A good week

Today was the weekly weigh day but I was a bit nervous as I hadn’t erm voided the previous day’s food if you know what I mean.I got on the scales and was met with a 2lb weight loss,which means that I am ever closer to my next target of 4 stone.
I’ve gotten to the point now where the majority of my healthy lifestyle is,well exactly that: a lifestyle.
I don’t think about the ‘naughty list’ that often because I still have some of my favourite things. Of course I’ve curbed the takeaways but I now make my own and still get the flavour.

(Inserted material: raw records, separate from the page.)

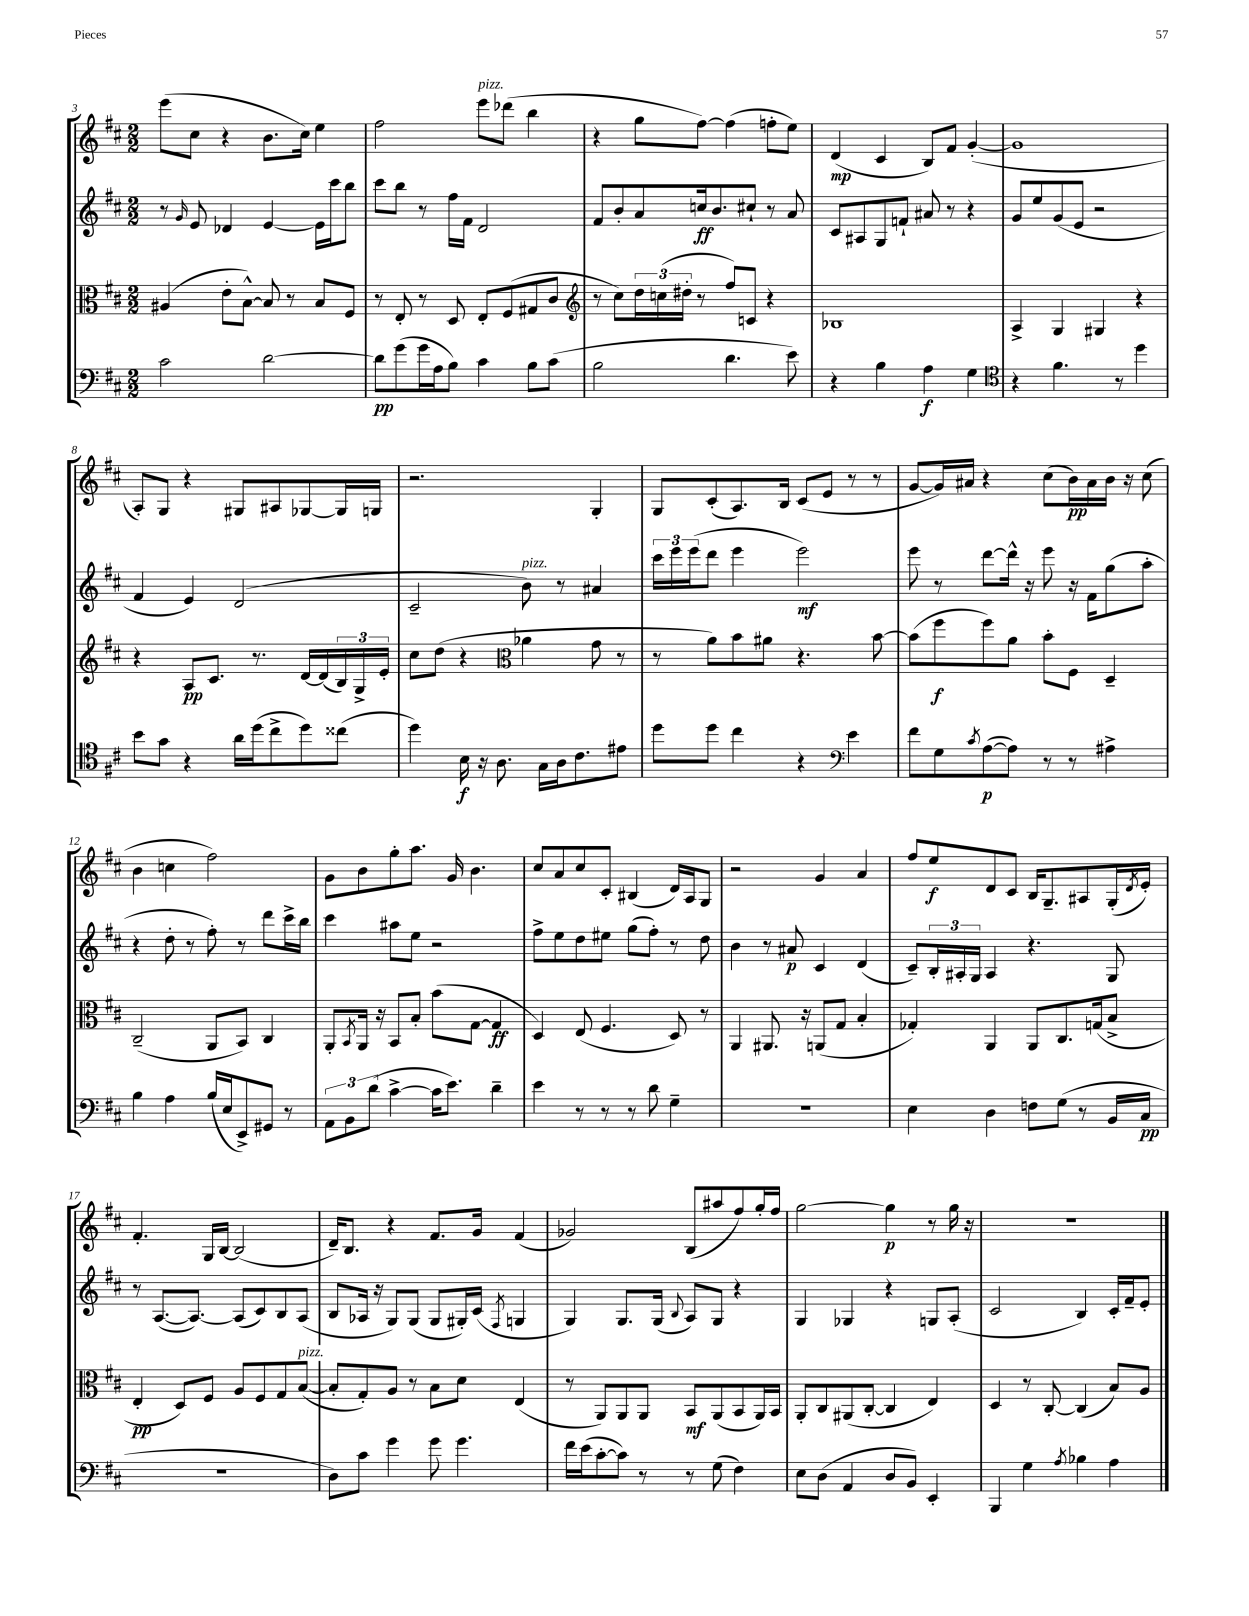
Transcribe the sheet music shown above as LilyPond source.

<<
\new StaffGroup <<
\new Staff = "s0" {
    \clef treble \key d \major \numericTimeSignature \time 2/2
    e'''8( cis''8 r4 b'8. cis''16) e''4 |
    fis''2 e'''8^\markup { \italic "pizz." } des'''8( b''4 |
    r4 g''8 fis''8~) fis''4( f''8-. e''8) |
    d'4\mp( cis'4 b8) fis'8 g'4~-.( |
    g'1 |
    a8-.) g8 r4 gis8 ais8 ges8~ ges16 g16 |
    r2. g4-. |
    g8 cis'8-.( a8.) b16 cis'8( e'8 r8 r8 |
    g'8~ g'16) ais'16 r4 cis''8( b'16\pp) ais'16 b'16 r16 cis''8( |
    b'4 c''4 fis''2) |
    g'8 b'8 g''8-. a''8. g'16 b'4. |
    cis''8 a'8 cis''8 cis'8-. bis4( d'16) a16 g8 |
    r2 g'4 a'4 |
    fis''8 e''8\f d'8 cis'8 b16 g8.-- ais8 g16-.( \acciaccatura { d'8 } e'16-.) |
    fis'4.-. g16 b16~ b2( |
    d'16--) b8. r4 fis'8. g'16 fis'4( |
    ges'2) b8( ais''8 fis''8) g''16-. fis''16 |
    g''2~ g''4\p r8 g''16 r16 |
    R1 \bar "|." |
}
\new Staff = "s1" {
    \clef treble \key d \major \numericTimeSignature \time 2/2
    r8 \grace { g'16 } e'8 des'4 e'4~ e'16 cis'''16 b''8 |
    cis'''8 b''8 r8 fis''16 fis'16 d'2 |
    fis'8 b'8-. a'8 c''16\ff b'8. cis''8-! r8 a'8 |
    cis'8 ais8 g8 f'8-! ais'8 r8 r4 |
    g'8 e''8 g'8( e'8 r2 |
    fis'4 e'4) d'2( |
    cis'2-- b'8^\markup { \italic "pizz." }) r8 ais'4 |
    \tuplet 3/2 { cis'''16 e'''16 e'''16( } d'''8 e'''4 e'''2\mf) |
    e'''8 r8 d'''8~ d'''16-^ r16 e'''8 r16 fis'16 g''8( a''8-. |
    r4 d''8-. r8 fis''8-.) r8 d'''8 cis'''16-> b''16 |
    cis'''4 ais''8 e''8 r2 |
    fis''8-> e''8 d''8 eis''8 g''8( fis''8-.) r8 d''8 |
    b'4 r8 ais'8\p cis'4 d'4( |
    cis'8--) \tuplet 3/2 { b16-. ais16-. g16 } ais4 r4. g8 |
    r8 a8.~( a8.~) a8( cis'8) b8 a8( |
    b8 aes16 r16 g8) g8( g8 gis16-.) cis'16( \acciaccatura { fis8 } g4 |
    g4) g8. g16( \appoggiatura { b8 } a8) g8 r4 |
    g4 ges4 r4 g8 a8-.( |
    cis'2 b4) cis'16-. fis'16-- e'8-. \bar "|." |
}
\new Staff = "s2" {
    \clef alto \key d \major \numericTimeSignature \time 2/2
    ais4( e'8-. b8~-^) b8 r8 b8 fis8 |
    r8 e8-. r8 d8 e8-. fis8( gis8 cis'8 |
    \clef treble r8 cis''8) \tuplet 3/2 { d''16 c''16( dis''16-. } r8 fis''8) c'8 r4 |
    bes1 |
    a4-> g4 gis4 r4 |
    r4 a8\pp cis'8. r8. d'16~ d'16( \tuplet 3/2 { b16) g16-> e'16-. } |
    cis''8 d''8( r4 \clef alto aes'4 g'8 r8 |
    r8 a'8) b'8 ais'8 r4. b'8~ |
    b'8( fis''8\f fis''8) a'8 b'8-. fis8 d4-- |
    cis2--( a,8 b,8) cis4 |
    a,8-. \acciaccatura { b,8 } a,16 r16 b,8 b8-. b'8( g8~ g4\ff |
    d4) e8( fis4. d8) r8 |
    a,4 ais,8. r16 a,8( g8 b4-. |
    ges4-.) a,4 a,8 cis8. g16( b8-> |
    e4-.\pp d8) fis8 a8 fis8 g8 b8~^\markup { \italic "pizz." }( |
    b8-. g8-.) a8 r8 b8 d'8 e4( |
    r8 a,8) a,8 a,8 b,8\mf a,8( b,8 a,16) b,16 |
    a,8-. cis8 ais,8( cis8~-. cis4 e4) |
    d4 r8 cis8~-. cis4( b8) a8 \bar "|." |
}
\new Staff = "s3" {
    \clef bass \key d \major \numericTimeSignature \time 2/2
    cis'2 d'2~ |
    d'8\pp g'8( g'16 a16 b8) cis'4 b8 cis'8( |
    b2 d'4. e'8) |
    r4 b4 a4\f g4 |
    \clef tenor r4 fis'4. r8 d''4 |
    b'8 g'8 r4 a'16 d''16( cis''8-> d''8) cisis''8( |
    d''4) b16\f r16 a8. g16 a16 cis'8. eis'8 |
    d''8 d''8 cis''4 r4 \clef bass e'4 |
    fis'8 g8 \acciaccatura { cis'8 } a8~\p( a8) r8 r8 ais4-> |
    b4 a4 b16( e16 e,8->) gis,8 r8 |
    \tuplet 3/2 { a,8 b,8 d'8( } cis'4~-> cis'16 e'8.) d'4-- |
    e'4 r8 r8 r8 d'8 g4-- |
    r1 |
    e4 d4 f8 g8( r8 b,16 cis16\pp |
    r1 |
    d8) cis'8 g'4 g'8 g'4. |
    fis'16 e'16( cis'8~-. cis'8) r8 r8 g8( fis4) |
    e8 d8( a,4 d8 b,8) e,4-. |
    b,,4 g4 \acciaccatura { a8 } bes4 a4 \bar "|." |
}
>>
>>
\layout { \context { \Score currentBarNumber = #3 } }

No one ever said it would be easy.After all,people like me who love all or most food,will find it really hard.
You’re basically re-training your brain to say, “if I make it,I know exactly what goes into it”,that way you can’t cheat yourself out of syns/points/calories that you could savour on something really indulgent.
As someone who could quite easily pile the weight back on by bingeing,I know what it’s like when your skinny friends are sat there drinking sugary cocktails and eating chocolate like its nobody’s business.I feel your pain when you realise you are the fat one,even when your friends tell you they wish they had your hair or your eyes.I used to think,”that’s a minuscule part of my body you like,I wish I was skinny like you and everyone else”.
Always wanting to be like everyone else,when in reality I should have wanted anything but.
I am unique,I have stretch marks everywhere and my fat jiggles when I walk.However,I am the first to do something about it and perform what I like to call ‘damage limitation’ but I’ll talk about that in another post.
Anyway,I’m rambling now and no one wants to read about a fat girl’s trials and tribulations with weight loss…oh wait..that’s why you’re here!
All I will say is,if it’s for health reasons,try and lose the weight for your own peace of mind but never do it for anyone else. The feeling is never the same as being inwardly happy with how well you are doing.